**** Data
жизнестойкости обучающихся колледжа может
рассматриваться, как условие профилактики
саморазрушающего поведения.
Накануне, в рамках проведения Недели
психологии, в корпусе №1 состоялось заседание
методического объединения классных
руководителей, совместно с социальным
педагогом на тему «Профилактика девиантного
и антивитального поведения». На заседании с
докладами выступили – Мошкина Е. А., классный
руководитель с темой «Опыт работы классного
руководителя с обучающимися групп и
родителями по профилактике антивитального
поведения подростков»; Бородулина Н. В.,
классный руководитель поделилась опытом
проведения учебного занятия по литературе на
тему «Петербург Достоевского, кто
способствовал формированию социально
********
- What you have to do: Your answer should consist of every record, printed exactly as given.

- Output for this exercise:
жизнестойкости обучающихся колледжа может
рассматриваться, как условие профилактики
саморазрушающего поведения.
Накануне, в рамках проведения Недели
психологии, в корпусе №1 состоялось заседание
методического объединения классных
руководителей, совместно с социальным
педагогом на тему «Профилактика девиантного
и антивитального поведения». На заседании с
докладами выступили – Мошкина Е. А., классный
руководитель с темой «Опыт работы классного
руководителя с обучающимися групп и
родителями по профилактике антивитального
поведения подростков»; Бородулина Н. В.,
классный руководитель поделилась опытом
проведения учебного занятия по литературе на
тему «Петербург Достоевского, кто
способствовал формированию социально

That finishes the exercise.